8-K 1 k02028_8k1106072.htm NOVEMBER 6, 2007

UNITED STATES

SECURITIES AND EXCHANGE COMMISSION

Washington, D.C.  20549

________________________

FORM 8-K

CURRENT REPORT

Pursuant To Section 13 OR 15(d) Of The Securities Exchange Act Of 1934

Date of report (Date of earliest event reported)      November 6, 2007      

 

KELLWOOD COMPANY

(Exact name of registrant as specified in its charter)

Delaware

000-07340

36-2472410




(State or other jurisdiction
of incorporation)

(Commission
File Number)

(IRS Employer
Identification Number)




 

 

 

600 Kellwood Parkway, St. Louis, Missouri

63017



(Address of Principal Executive Offices)

(Zip Code)

Registrant’s Telephone Number, including area code      (314) 576-3100     

Not Applicable

(Former name or former address, if changed since last report)

o  Written communications pursuant to Rule 425 under the Securities Act (17 CFR 230.425)

o  Soliciting material pursuant to Rule 14a-12 under the Exchange Act (17 CFR 240.14a-12)

o  Pre-commencement communications pursuant to Rule 14d-2(b) under the Exchange Act (17 CFR 240.14d-2(b))

o  Pre-commencement communications pursuant to Rule 13e-4(c) under the Exchange Act (17 CFR 240.13e-4(c))

 


ITEM 1.01.     ENTRY INTO A MATERIAL DEFINITIVE AGREEMENT.

 

On November 6, 2007, Kellwood Company (the “Company”) entered into an agreement (the “Agreement”) with Youngor Group Co., Ltd. (the “Youngor Group”) for the sale of its Smart Shirts manufacturing operations for approximately $120 million in cash.

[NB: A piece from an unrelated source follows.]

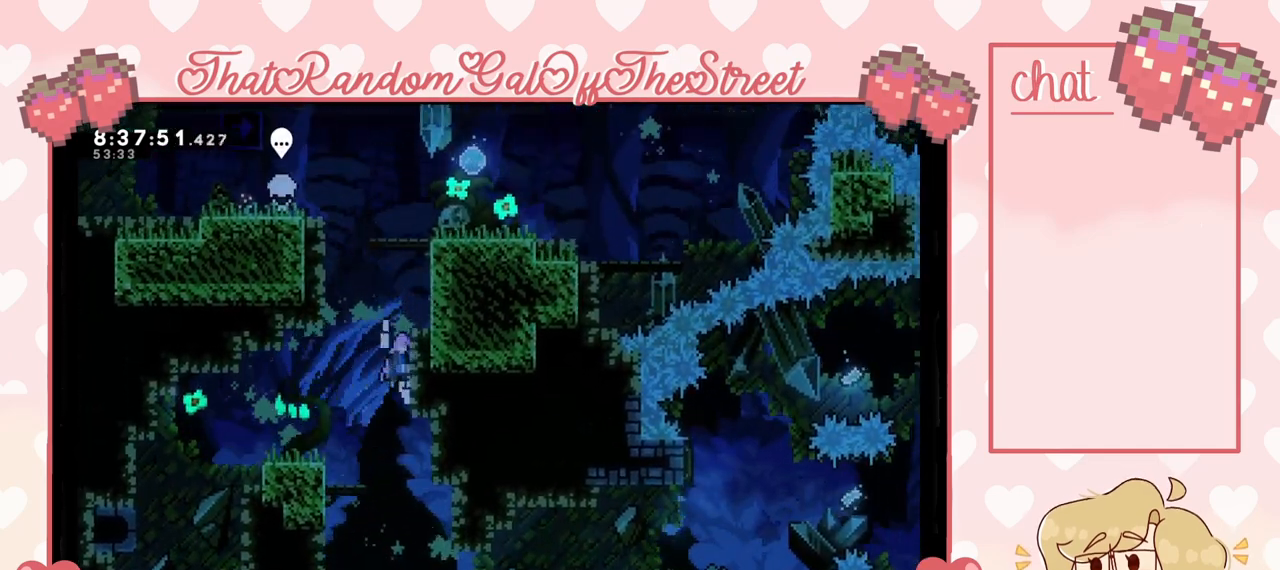
{"buttons": [], "left_stick": "center", "right_stick": "center", "events": [[133, "A", "up"], [233, "A", "down"], [367, "A", "up"], [467, "L2", "up"], [467, "left_stick", "center"]]}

Kellwood expects to use proceeds from the transaction to repurchase shares and reduce debt. The following is summary of the Agreement, which summary is qualified in its entirety by reference to the actual Agreement, a copy of which is attached hereto as Exhibit 2.1.

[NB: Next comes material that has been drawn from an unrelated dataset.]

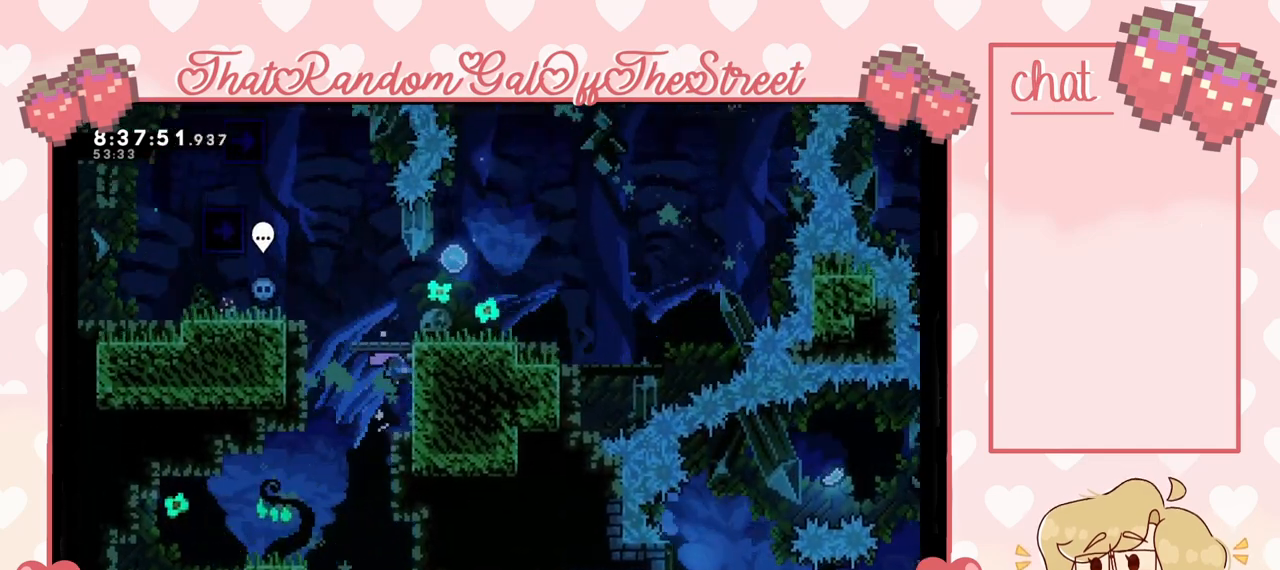
{"buttons": [], "left_stick": "center", "right_stick": "center", "events": []}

The transaction is subject to customary closing conditions, including regulatory approvals, and is expected to close at the end of fiscal year 2007. The Agreement contains representations and warranties and indemnification obligations customary for transactions of this type. The Company has responsibility for indemnification claims only to the extent that they aggregate to over $1,000,000 (except in certain specified circumstances). Total indemnification obligations of the Company are limited to $20,000,000 except in certain specified circumstances.

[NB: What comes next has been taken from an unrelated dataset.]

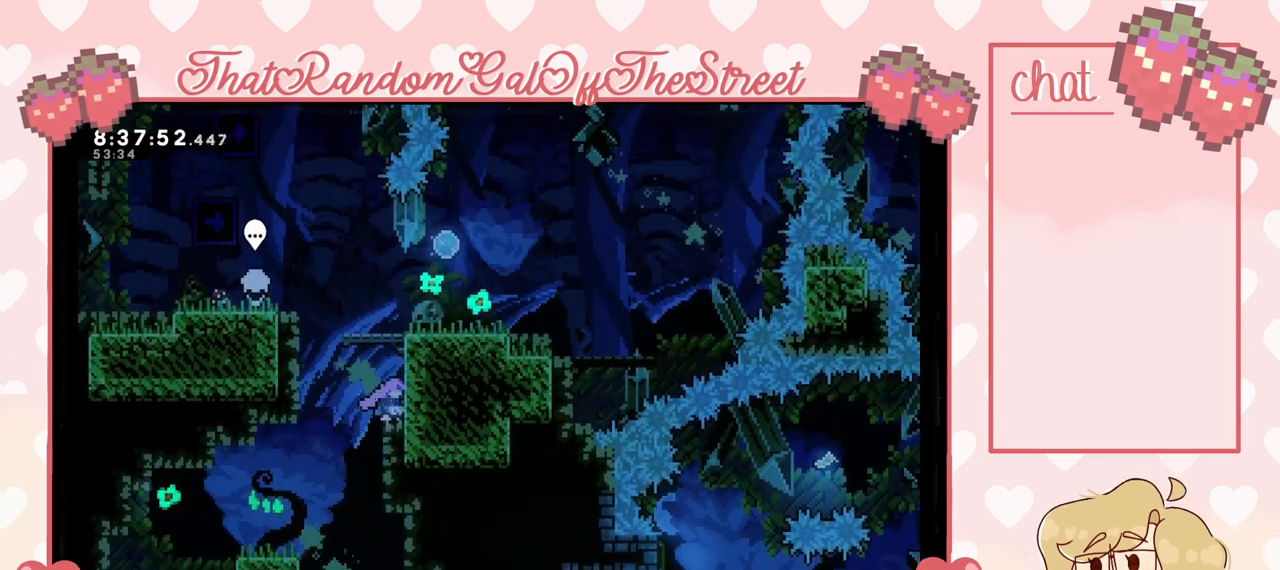
{"buttons": [], "left_stick": "left", "right_stick": "center", "events": [[433, "left_stick", "left"]]}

There are representations and warranties contained in the Agreement which are made by the parties to each other as of specific dates. The assertions embodied in these representations and warranties are made solely for purposes of the Agreement and may be subject to important qualifications and limitations agreed to by the parties in connection with negotiating its terms. Moreover, certain representations and warranties may not be accurate or complete as of any specified date, because they are subject to a contractual standard of materiality that is different from standards generally applicable to shareholders or were used for the purpose of allocating risk between the parties, rather than establishing matters as facts. Based upon the foregoing reasons, you should not rely on the representations and warranties as statements of factual information.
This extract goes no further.